CSUN selects new book for common reading program

Marina D. Sandoval

Every year the Freshman Common Reading program chooses a book that will bring freshman together as part of the campus community, “The Glass Castle” by Jeannette Walls was chosen out of 13 other books for the 2011-12 selection.

“The Glass Castle” is a memoir of Walls’ unstable childhood.  She and her siblings grew-up in poverty with mentally ill parents. Having a childhood with no solid roots or an influential parent, Walls grew into a successful writer and is widely known as a gossip columnist for MSNBC.com.

“Each year, the Common Reading Selection Committee selects a different book, and interested faculty (and staff) work to design assignments and activities that make the book and its themes come alive,” said Cheryl Spector, director of the academic first year experience program.

This year’s Freshman Common Reading book is “The Curious Incident of the Dog in the Night-time,” by Mark Haddon.  The story is about a 15-year-old-boy who describes himself as a mathematician who has behavioral difficulties. Although the book is not specific about the cause of the narrator’s behavioral difficulties, possible reasons include autism, Asperger syndrome or Savant syndrome.

Among the activities, students are given the opportunity to develop creative projects. For instance, the grand prize winner for 2010 project asked students to explore their identities and self-image by spending time in a wheelchair, without the use of one arm, or as if they were blind, in order to experience themselves in a completely different setting.

The reading program has touched students in surprising ways.  One student, who remains anonymous, was moved to write an opinion, which Spector posted on a blog.

“How I feel about “The Soloist” being chosen as the Freshman Common Reading Book. For me, this book was amazing in many ways. I feel like I didn’t only read the story of a remarkable man, but that I even was given the chance to experience some of it. Our field trip to the Disney Hall helped me see the scenes of the story and bring the story to life,” said the Fall 2009 freshman.

The criterion in choosing a book involves having a well-written book that has a broad academic discipline, one that captures individuals’ interest.
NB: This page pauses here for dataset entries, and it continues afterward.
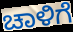
ಚಾಳಿಗೆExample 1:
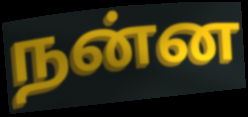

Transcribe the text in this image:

நன்ன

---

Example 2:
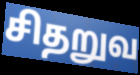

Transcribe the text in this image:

சிதறுவ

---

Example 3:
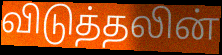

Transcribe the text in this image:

விடுத்தலின்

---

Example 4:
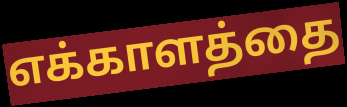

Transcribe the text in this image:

எக்காளத்தை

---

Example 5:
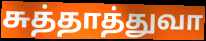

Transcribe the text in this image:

சுத்தாத்துவாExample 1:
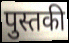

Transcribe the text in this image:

पुस्तकी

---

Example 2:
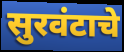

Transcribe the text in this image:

सुरवंटाचे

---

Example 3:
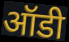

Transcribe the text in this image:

ऑडी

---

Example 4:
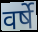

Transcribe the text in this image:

वर्षे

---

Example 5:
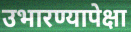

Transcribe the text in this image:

उभारण्यापेक्षाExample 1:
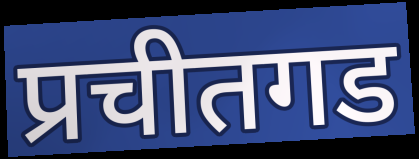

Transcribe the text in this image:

प्रचीतगड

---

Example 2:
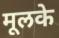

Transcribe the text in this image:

मूलके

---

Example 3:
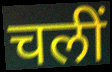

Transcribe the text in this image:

चलीं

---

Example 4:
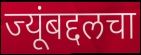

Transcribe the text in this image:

ज्यूंबद्दलचा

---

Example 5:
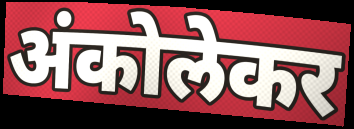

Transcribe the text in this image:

अंकोलेकरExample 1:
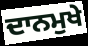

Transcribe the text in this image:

ਦਾਨਮੁਖੇ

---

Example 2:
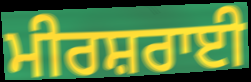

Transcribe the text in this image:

ਮੀਰਸ਼ਰਾਈ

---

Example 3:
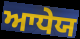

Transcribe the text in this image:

ਆਧੇਯ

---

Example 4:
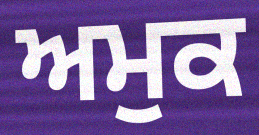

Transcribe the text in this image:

ਅਮੁਕ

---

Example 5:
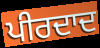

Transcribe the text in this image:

ਪੀਰਦਾਦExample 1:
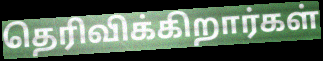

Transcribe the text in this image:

தெரிவிக்கிறார்கள்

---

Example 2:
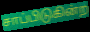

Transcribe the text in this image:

சாப்பிடுகின்ற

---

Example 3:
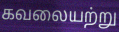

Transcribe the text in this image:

கவலையற்று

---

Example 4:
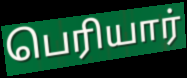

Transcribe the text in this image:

பெரியார்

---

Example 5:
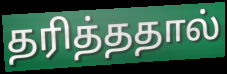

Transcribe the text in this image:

தரித்ததால்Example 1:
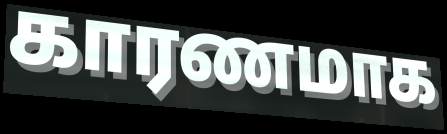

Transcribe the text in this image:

காரணமாக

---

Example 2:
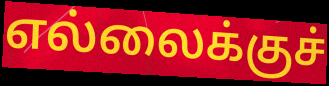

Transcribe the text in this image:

எல்லைக்குச்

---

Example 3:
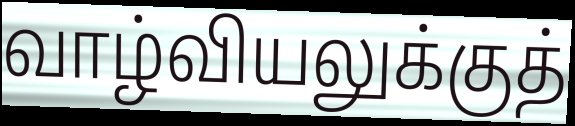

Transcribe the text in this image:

வாழ்வியலுக்குத்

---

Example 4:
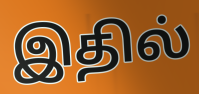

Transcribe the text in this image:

இதில்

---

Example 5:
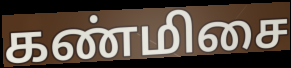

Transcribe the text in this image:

கண்மிசை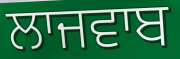
ਲਾਜਵਾਬ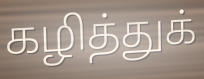
கழித்துக்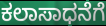
ಕಲಾಸಾಧನೆಗೆ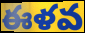
ఈళవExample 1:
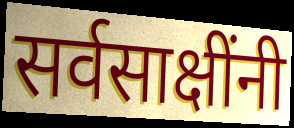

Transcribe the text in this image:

सर्वसाक्षींनी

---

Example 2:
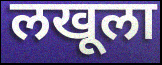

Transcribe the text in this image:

लखूला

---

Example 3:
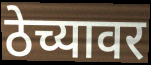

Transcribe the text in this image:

ठेच्यावर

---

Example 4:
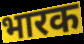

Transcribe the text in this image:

भारक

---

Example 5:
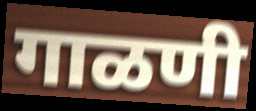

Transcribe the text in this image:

गाळणी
The committee looks for strong themes in order to engage students in conversational debates while representing a variety of disciplines that students are involved in, whether sociology, economics, journalism or child development classes.

Among the nominated titles for 2011-12 where “Tattoos on the Heart,” “The Hungry Tides,” “Just Like Us: The True Story of Four Mexican Girls Coming of Age in America” and “The Omnivore’s Dilemma,” to name a few.
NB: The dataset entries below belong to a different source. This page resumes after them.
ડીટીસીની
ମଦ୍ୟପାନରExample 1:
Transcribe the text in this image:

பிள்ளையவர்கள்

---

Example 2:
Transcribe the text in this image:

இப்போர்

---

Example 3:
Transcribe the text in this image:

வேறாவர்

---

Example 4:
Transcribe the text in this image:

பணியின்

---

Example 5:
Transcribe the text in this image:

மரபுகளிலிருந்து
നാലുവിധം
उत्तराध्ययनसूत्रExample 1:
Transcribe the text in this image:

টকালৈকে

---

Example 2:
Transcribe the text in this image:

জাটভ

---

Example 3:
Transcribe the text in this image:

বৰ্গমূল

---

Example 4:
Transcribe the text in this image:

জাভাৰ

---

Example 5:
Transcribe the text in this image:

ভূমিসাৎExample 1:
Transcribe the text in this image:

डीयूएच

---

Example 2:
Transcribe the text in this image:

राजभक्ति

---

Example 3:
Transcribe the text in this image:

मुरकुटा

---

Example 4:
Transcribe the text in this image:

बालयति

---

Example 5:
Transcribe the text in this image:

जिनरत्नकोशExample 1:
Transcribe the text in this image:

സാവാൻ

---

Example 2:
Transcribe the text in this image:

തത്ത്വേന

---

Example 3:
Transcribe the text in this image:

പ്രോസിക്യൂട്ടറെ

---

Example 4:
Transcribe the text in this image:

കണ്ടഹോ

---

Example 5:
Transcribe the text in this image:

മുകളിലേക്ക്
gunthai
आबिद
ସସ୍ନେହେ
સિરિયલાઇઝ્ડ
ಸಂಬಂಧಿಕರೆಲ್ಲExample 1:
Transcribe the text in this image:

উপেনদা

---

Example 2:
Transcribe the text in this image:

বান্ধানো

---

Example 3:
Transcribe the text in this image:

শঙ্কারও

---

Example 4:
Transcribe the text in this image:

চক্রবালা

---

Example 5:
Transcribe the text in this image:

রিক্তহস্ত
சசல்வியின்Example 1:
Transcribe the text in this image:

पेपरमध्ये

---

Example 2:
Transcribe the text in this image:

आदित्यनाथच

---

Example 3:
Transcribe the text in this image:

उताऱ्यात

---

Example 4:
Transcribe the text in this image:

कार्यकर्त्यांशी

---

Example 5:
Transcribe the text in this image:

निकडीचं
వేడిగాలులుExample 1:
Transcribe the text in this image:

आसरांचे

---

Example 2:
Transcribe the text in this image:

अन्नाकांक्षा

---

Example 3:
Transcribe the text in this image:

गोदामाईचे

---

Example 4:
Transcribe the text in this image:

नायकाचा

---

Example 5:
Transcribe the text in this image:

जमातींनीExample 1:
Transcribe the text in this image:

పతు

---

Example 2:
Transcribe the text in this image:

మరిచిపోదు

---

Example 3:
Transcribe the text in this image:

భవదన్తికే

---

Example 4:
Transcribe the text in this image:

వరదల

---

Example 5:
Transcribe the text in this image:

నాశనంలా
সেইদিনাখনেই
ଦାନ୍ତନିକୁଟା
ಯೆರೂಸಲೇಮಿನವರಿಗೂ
Spector drew a parallel between the title of next year’s book and the university.

“It occurred to me that there is quite an interesting match between the idea of a ‘glass castle’ and our campus’s own new and beautiful Valley Performance Arts Center.,” she said.

Spector said she sees a representation of a beautiful monument to the power of the imaginative arts.

“It’s a loving memorial of one redeeming trait in Walls’ father: that ‘glass castle,’ the imaginary home he promised the children ‘someday,’ Spector added.